**INSTRUÇÕES DAS TAREFAS**.
1. Responda às três perguntas a seguir com base na resenha.
(a) Em que ano o romance "Sementes Mágicas" foi escrito?
(b) Em que cidade Willie Chandran vivia antes de voltar para seu país?
(c) Para que país Willie vai no segundo momento do romance?
2. Devolva, sem nenhuma alteração, o trecho da resenha que vai de "O processo é" até "reduz-se a semanas.".

**TRECHO FORNECIDO**.
---+---

V.S. Naipul evita assumir riscos em obra conformista e regular

Escrito em 2004, romance "Sementes Mágicas" ganha tradução para o português

ADRIANO SCHWARTZ
ESPECIAL PARA A FOLHA

"Sementes Mágicas", romance de V.S. Naipaul de 2004 agora traduzido para o português, tem dois momentos bem diferentes. No primeiro, o indiano Willie Chandran deixa Berlim, onde vivia uma existência deslocada e apática e volta para seu país, para se tornar um guerrilheiro. Ao leitor, cabe acompanhar essa jornada que, a despeito de suas causas coletivas, resulta nula em termos político-sociais e importante do ponto de vista de pessoal. O personagem consegue descobrir quem ele não era.
O processo é duro e não isento do sofrimento ("Já não tem a mesma lucidez de antes, e não há nada mais frágil que um revolucionário cuja lucidez dá sinais de esgotamento") e culpa ("não devia jamais ter me permitido acreditar que só havia um lado nessa guerra"). A narração, distanciada e econômica, condiz com o projeto formativo do indiano, que inicia seu percurso em estado de absoluta passividade.
No segundo momento, Willie, valendo-se da sua condição de escritor por conta de um livro que lançara na juventude, consegue, com a ajuda da irmã, o apoio de um advogado inglês e vai para a Inglaterra. A primeira parte abrange anos de sua vida, já a segunda é bem mais curta, reduz-se a semanas.

---+---

Dados extraídos de uma coleção
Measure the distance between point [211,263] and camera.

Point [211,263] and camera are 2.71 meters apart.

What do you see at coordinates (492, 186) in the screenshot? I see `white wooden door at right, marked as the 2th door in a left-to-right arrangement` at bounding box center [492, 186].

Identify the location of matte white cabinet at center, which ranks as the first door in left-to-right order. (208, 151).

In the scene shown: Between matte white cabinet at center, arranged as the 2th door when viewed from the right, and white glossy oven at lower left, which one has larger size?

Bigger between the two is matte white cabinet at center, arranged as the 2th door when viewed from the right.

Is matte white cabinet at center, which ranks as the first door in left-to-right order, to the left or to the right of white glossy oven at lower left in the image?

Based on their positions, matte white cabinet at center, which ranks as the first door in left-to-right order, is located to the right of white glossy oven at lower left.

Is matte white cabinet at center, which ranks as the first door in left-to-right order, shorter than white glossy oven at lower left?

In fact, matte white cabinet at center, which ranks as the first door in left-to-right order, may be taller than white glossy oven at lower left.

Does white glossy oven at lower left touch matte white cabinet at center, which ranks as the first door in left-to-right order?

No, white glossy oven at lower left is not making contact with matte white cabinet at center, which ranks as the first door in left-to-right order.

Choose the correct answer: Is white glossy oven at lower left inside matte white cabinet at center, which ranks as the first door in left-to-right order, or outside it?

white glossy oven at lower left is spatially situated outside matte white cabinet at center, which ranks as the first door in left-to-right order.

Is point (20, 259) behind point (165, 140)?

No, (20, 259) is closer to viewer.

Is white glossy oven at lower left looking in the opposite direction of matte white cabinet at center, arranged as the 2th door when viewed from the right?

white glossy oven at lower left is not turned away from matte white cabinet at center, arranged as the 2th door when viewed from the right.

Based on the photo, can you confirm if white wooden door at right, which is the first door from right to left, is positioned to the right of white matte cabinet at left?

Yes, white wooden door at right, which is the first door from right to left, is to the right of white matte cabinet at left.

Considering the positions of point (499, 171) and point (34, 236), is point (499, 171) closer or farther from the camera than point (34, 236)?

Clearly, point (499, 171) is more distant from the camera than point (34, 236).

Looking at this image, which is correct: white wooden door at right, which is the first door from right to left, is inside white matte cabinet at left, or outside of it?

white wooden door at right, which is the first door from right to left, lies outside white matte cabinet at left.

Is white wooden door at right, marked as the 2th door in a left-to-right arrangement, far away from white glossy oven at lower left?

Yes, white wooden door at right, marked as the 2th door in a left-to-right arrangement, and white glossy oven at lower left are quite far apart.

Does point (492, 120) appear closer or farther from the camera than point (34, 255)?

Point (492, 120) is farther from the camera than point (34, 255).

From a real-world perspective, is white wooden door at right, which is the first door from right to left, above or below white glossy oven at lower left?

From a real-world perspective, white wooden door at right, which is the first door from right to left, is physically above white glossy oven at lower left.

---+---

**RESPOSTAS CORRETAS**.
1.
(a) Em 2004.
(b) Em Berlim.
(c) Para a Inglaterra.

2.
O processo é duro e não isento do sofrimento ("Já não tem a mesma lucidez de antes, e não há nada mais frágil que um revolucionário cuja lucidez dá sinais de esgotamento") e culpa ("não devia jamais ter me permitido acreditar que só havia um lado nessa guerra"). A narração, distanciada e econômica, condiz com o projeto formativo do indiano, que inicia seu percurso em estado de absoluta passividade.
No segundo momento, Willie, valendo-se da sua condição de escritor por conta de um livro que lançara na juventude, consegue, com a ajuda da irmã, o apoio de um advogado inglês e vai para a Inglaterra. A primeira parte abrange anos de sua vida, já a segunda é bem mais curta, reduz-se a semanas.